Certes, un pousseur dans le RER, cela choque, fait peur, d’autant plus que cela paraît incompréhensible et semble pouvoir toucher n’importe quel innocent, mais faut-il pour autant instrumentaliser cette peur, la commercialiser ? Il s’agit là d’actes dramatiques mais exceptionnels, qui paraissent nous envahir par leur surmédiatisation et leur instrumentalisation, là ou la violence d’État se développe à bas bruit.

La plume qui, par les lois et décrets qu’elle signe, pousse la population à ne pas se soigner, les hôpitaux et les médecins à faire du chiffre, à se résigner pour certains à « adapter leur éthique », à sélectionner les actes et les patients, à réduire ces patients à des clients et à des sommes d’actes, le professionnel de la santé à un producteur d’actes, n’est-elle pas beaucoup plus dangereuse que les images qu’on exhibe pour nous faire peur ? La voix qui prétend classer les hôpitaux en fonction du taux de mortalité ne peut ignorer la sanction qui peut en résulter pour les patients âgés, fragiles, trop lourds, etc., priés de mourir avant l’admission, après leur sortie ou leur transfert. L’évaluation tous azimuts, le culte des chiffres tue en éloignant les équipes soignantes de leur objet : l’humain. La plume qui transforme le travailleur social en délateur, le policier en chasseur de sans-papiers, de gens du voyage ou de pauvres en situation d’expulsion n’est-elle pas responsable de la dégradation de l’image de ces agents de l’État et de la mise en danger de ceux-ci au même titre que tous les représentants de l’État ?
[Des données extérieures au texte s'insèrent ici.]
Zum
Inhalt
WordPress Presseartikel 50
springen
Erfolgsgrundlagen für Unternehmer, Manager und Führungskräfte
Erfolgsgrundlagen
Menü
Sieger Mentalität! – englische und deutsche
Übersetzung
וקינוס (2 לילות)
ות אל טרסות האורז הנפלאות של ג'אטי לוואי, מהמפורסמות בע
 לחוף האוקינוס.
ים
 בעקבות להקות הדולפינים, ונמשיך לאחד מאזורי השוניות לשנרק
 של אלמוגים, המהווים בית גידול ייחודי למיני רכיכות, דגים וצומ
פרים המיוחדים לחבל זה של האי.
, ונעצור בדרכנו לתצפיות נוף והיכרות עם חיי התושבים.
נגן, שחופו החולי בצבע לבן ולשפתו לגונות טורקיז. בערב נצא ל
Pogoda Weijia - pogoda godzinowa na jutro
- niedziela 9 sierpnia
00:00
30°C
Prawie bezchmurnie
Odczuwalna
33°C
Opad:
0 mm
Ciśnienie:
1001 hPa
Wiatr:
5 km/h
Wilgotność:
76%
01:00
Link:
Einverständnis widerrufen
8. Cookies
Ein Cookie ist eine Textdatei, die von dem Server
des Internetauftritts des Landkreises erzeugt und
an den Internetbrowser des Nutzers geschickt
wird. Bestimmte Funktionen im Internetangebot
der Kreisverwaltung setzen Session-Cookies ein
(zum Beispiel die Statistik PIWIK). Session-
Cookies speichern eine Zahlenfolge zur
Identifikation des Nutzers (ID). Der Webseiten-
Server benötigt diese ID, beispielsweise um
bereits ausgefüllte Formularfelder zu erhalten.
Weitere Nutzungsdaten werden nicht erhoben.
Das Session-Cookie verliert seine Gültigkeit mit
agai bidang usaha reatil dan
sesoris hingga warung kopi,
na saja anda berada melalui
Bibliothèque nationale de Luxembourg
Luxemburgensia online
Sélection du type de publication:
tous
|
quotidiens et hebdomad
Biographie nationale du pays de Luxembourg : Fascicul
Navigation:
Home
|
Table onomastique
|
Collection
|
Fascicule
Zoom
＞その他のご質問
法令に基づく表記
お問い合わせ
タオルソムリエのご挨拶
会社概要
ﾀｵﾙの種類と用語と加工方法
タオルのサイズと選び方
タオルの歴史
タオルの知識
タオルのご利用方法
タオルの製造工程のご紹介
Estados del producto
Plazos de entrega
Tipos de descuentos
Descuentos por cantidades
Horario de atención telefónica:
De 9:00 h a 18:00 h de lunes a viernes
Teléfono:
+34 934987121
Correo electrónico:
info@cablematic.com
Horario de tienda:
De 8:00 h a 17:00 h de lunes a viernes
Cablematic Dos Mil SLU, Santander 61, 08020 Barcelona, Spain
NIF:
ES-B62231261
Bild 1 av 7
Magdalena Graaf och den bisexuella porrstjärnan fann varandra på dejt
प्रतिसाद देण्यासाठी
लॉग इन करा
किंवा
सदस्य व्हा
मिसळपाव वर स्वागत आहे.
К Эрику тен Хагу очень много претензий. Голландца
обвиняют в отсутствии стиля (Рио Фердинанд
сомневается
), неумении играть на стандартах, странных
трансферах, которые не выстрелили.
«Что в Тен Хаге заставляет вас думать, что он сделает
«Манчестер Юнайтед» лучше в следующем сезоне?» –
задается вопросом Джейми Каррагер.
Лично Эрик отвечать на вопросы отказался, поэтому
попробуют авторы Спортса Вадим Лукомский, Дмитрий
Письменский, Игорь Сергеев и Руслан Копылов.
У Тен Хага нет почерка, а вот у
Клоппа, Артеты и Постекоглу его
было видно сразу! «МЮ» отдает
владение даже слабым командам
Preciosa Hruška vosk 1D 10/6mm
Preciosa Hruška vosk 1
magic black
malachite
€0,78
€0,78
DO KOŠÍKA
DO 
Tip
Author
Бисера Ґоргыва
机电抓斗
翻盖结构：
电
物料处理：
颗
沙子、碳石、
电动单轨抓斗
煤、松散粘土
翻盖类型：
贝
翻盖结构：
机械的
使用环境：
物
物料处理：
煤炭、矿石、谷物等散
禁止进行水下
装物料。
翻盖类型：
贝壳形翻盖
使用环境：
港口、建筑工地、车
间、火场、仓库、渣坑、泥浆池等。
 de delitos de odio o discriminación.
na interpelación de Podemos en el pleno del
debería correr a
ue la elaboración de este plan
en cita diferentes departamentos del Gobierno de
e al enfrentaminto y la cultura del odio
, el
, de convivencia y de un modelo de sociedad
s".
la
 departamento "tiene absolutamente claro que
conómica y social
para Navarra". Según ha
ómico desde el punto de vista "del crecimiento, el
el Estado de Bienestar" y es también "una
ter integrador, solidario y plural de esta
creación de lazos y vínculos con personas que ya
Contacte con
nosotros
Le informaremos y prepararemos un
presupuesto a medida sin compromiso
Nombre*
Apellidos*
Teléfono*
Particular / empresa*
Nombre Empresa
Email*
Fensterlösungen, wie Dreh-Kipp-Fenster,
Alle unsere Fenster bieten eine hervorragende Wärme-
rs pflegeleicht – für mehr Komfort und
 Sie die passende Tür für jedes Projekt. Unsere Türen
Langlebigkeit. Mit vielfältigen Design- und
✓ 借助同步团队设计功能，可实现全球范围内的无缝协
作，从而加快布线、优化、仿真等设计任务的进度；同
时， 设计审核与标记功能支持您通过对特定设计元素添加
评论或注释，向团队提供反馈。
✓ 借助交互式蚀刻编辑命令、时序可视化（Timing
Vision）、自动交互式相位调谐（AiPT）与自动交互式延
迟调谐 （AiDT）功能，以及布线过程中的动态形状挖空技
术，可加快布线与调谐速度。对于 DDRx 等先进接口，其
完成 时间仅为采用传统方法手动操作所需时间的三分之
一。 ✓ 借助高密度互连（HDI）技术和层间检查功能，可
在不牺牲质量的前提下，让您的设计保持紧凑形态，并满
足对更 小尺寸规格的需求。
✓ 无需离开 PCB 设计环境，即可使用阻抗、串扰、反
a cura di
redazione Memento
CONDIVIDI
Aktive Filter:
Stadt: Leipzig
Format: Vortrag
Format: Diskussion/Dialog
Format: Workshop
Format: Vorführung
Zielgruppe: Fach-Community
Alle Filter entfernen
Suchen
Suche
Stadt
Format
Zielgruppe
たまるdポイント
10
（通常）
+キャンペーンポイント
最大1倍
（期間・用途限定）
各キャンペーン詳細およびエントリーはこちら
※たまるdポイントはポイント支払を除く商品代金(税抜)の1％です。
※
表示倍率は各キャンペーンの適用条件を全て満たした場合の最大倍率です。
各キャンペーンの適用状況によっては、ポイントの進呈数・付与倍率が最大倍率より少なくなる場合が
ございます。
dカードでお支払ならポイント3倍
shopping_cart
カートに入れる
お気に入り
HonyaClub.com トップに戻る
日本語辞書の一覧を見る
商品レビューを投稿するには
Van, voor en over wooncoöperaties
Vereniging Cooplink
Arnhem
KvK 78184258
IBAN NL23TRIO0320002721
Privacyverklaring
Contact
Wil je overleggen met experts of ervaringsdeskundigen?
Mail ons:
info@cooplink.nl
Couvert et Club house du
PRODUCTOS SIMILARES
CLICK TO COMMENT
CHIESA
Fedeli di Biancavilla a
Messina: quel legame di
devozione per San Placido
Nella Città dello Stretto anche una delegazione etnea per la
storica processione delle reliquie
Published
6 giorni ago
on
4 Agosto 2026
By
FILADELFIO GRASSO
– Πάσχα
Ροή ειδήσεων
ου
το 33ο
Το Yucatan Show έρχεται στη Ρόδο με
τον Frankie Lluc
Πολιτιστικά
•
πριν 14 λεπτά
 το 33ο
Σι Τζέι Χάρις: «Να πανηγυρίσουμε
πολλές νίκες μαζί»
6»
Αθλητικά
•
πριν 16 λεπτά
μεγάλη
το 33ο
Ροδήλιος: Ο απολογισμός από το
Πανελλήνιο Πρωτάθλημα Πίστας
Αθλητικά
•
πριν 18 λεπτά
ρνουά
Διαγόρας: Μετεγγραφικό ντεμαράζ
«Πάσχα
La réponse à la précarité des conditions de vie doit être une politique de simple gestion des débordements et c’est dans ce contexte que le projet de loi relatif aux droits et à la protection des personnes faisant l’objet de soins psychiatriques favorise la généralisation des soins sous contrainte en ambulatoire.

Cette loi n’aurait pas d’autre résultat que d’éloigner les patients des soins, de favoriser leur marginalisation et leur abandon. Il s’agit, par une généralisation de la contrainte, de faire des équipes de psychiatrie une menace pour la population et, par là même, de retarder l’accès aux soins par la méfiance et la peur qu’elles susciteront.

Là où l’accueil, le temps de l’écoute étaient possible, l’effet d’ambiance, la crainte, la méfiance rendront toute véritable alliance thérapeutique impossible. Plusieurs dizaines d’années de travail vont être annihilées là où l’accueil et l’écoute étaient encore une exigence.

L’échec inévitable de cette politique conduira à l’extension de l’enfermement pour le plus grand profit des bétonneurs sans pour autant, bien au contraire, parvenir à l’impossible risque zéro, confortant là encore, pour le plus grand bonheur de nos stratèges, le sentiment d’insécurité.